AppleChina_2010
Customers walk into the new Apple Store at Pudong Lujiazui in Shanghai on July 10, 2010. Reuters/Aly Song

HONG KONG — As China adjusts to what President Xi Jinping calls a “new normal” of more modest economic growth, U.S. tech giant Apple may be undergoing a similar transition, at least for now.

The company has endured an unpleasant few weeks. Its stock has dropped 14 percent since July 20, when it announced third-quarter earnings that failed to live up to Wall Street's high expectations. It has also endured three five-day losing streaks in the past month, raising the specter of 2012, when its stock price crumbled from $100 to $55 over seven months.
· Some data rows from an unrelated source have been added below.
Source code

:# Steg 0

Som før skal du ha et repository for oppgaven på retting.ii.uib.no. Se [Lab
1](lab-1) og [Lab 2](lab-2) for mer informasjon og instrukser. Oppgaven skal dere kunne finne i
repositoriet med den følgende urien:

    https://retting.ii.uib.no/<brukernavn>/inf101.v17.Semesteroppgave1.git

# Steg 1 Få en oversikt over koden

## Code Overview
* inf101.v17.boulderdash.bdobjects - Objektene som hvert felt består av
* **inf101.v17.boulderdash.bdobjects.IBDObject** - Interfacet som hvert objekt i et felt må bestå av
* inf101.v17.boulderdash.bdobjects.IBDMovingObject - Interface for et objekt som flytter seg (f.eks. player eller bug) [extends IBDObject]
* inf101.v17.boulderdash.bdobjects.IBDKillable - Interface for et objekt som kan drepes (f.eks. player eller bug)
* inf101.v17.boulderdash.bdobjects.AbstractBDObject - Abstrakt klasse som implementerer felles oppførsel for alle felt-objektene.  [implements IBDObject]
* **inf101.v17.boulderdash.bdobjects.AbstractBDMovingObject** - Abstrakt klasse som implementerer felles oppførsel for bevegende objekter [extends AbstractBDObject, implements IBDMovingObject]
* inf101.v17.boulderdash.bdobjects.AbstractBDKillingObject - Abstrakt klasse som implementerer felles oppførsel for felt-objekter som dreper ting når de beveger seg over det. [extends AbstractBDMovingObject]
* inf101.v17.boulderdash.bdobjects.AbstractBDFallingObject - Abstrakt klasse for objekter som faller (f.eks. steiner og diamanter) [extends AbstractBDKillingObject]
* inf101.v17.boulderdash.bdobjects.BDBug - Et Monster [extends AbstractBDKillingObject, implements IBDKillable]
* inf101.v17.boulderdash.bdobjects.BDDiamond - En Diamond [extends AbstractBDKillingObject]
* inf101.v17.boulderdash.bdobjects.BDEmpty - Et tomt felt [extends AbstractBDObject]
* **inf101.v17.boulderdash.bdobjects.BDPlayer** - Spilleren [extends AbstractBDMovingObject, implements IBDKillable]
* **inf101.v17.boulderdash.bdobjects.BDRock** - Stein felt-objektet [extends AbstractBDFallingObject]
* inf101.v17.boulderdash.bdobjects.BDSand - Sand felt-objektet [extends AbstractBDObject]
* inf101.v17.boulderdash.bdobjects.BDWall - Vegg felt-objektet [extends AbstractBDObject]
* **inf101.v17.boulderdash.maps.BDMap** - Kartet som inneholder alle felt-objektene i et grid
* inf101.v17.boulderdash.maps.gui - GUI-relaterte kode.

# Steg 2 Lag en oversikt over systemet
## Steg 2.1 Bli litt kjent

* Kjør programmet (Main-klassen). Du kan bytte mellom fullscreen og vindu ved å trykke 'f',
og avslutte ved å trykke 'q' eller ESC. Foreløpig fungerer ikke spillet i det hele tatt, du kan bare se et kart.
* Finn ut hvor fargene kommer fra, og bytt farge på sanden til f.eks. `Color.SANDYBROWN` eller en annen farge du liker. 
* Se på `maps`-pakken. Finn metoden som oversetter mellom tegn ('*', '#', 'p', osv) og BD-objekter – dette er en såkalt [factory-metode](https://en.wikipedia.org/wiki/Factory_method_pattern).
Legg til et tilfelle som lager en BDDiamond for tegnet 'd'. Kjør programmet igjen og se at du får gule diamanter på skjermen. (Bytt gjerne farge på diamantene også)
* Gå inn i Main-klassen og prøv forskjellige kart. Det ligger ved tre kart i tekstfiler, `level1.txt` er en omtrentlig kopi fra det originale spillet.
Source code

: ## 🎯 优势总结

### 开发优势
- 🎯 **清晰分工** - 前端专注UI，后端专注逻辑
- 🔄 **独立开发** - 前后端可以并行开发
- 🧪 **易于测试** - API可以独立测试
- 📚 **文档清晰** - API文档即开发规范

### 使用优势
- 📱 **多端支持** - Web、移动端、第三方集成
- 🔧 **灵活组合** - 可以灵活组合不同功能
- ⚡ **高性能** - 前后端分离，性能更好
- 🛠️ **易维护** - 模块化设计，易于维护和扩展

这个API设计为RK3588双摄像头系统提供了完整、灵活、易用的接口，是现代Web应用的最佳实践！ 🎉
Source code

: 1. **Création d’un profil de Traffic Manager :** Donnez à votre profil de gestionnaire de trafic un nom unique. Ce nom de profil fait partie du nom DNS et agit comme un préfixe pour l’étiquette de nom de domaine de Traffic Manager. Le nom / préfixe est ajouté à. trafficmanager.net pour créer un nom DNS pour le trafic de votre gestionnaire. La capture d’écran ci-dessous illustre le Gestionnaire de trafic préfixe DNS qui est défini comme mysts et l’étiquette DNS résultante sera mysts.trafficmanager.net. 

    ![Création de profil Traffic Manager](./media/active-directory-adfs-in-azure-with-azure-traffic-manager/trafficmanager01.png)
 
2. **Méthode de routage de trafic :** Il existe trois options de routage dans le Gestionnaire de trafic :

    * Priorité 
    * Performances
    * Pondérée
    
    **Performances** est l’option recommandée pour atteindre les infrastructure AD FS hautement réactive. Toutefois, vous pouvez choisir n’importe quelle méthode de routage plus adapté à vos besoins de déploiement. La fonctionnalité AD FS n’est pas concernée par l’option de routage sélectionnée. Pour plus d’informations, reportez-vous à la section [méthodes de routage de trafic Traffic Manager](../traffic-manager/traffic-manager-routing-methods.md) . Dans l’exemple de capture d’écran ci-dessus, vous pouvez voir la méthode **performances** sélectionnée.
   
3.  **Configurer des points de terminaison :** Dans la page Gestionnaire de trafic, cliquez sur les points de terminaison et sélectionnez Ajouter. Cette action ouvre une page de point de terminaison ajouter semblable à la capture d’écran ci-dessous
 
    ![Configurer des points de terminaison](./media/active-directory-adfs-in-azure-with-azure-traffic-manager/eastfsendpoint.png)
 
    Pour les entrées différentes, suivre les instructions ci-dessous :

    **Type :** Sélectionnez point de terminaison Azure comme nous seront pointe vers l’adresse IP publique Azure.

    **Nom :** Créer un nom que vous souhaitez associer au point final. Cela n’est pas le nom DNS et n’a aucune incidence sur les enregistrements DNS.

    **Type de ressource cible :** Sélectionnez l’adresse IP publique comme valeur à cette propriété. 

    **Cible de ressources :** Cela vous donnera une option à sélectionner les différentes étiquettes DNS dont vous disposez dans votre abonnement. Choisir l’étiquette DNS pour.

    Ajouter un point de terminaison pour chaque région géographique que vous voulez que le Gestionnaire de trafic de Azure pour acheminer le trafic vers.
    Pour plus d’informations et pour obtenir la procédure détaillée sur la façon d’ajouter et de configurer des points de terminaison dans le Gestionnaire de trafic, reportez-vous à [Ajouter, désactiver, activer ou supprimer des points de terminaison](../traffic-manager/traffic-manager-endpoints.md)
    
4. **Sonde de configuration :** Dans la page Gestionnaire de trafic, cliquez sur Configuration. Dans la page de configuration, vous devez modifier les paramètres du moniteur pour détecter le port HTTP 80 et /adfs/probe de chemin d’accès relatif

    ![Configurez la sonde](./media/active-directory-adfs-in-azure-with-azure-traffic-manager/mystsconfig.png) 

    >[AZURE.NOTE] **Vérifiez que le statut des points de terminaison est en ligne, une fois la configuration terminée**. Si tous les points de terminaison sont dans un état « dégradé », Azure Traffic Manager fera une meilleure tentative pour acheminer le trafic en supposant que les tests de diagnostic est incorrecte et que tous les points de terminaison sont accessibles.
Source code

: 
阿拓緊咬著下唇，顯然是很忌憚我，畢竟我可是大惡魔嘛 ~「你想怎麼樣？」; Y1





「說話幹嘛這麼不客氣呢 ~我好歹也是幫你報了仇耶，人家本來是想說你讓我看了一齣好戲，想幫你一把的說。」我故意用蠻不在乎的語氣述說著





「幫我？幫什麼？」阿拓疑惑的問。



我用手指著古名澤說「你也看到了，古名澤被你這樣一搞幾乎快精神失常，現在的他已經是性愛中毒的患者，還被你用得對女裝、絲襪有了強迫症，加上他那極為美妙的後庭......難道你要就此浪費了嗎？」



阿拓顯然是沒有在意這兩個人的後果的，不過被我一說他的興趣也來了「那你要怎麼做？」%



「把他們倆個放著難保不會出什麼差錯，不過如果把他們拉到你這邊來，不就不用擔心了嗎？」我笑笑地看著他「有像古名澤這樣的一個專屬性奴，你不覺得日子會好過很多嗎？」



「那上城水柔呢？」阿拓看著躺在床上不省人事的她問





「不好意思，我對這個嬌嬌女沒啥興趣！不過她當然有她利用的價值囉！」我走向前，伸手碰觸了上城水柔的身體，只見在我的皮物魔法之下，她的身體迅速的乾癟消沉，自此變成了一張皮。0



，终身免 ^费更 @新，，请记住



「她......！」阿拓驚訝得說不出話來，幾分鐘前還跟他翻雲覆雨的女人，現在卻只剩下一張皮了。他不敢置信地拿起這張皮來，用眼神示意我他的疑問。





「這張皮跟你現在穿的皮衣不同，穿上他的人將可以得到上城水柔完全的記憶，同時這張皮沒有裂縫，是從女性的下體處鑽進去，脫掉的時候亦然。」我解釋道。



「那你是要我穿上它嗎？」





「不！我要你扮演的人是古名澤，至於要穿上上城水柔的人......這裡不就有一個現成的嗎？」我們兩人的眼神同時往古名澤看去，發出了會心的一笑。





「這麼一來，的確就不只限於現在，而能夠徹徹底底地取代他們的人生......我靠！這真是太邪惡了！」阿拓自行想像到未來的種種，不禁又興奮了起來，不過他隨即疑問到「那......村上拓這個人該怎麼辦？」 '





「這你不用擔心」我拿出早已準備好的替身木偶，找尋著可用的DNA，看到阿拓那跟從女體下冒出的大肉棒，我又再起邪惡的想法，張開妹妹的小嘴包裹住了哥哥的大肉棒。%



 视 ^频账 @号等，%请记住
There are multiple concerns driving Apple's current stock correction. Some investors believe that the company's new Watch has not lived up to expectations; others that it had failed to meet admittedly high targets for iPhone sales. Many analysts seem to agree, however, that the extent to which the company is intertwined with a China that is experiencing an economic slowdown will hamper its ability to deliver the kind of phenomenal growth it has seen in recent years.

Concern about China's economic performance has peaked in recent weeks, as the stock market has seen significant drops, and the government's attempts at intervention appear to have succeeded in exposing regulatory disarray. The country had already been experiencing a slowdown as it sought to transition away from polluting manufacturing industries.

China is a key market for Apple and one that has allowed the company to deliver some spectacular results in recent months. Its first-quarter 2015 results showed a 40 percent year-on-year jump in iPhone sales, and a 55 percent jump in revenue from those sales, driven strongly by demand in China.

Competition in the Chinese market, however, is heating up. Reports this week revealed that Apple had lost its place as the largest smartphone vendor in China, being overtaken local firms Xiaomi and Huawei, who hold 15.9 percent and 15.7 percent of China's smartphone market respectively, Fortune reported.

“If China is slowing, that's one of the bigger smartphone markets, it's probably going to be an issue because that's where Apple has opportunity to gain some share," Sherri Scribner of Deutsche Bank Research told CNBC.

“Apple's grown 40 percent this year probably, based on our estimates with the new phones. It's going to be very difficult for them to see that type of growth off of a 40 percent base considering how big they are," she added.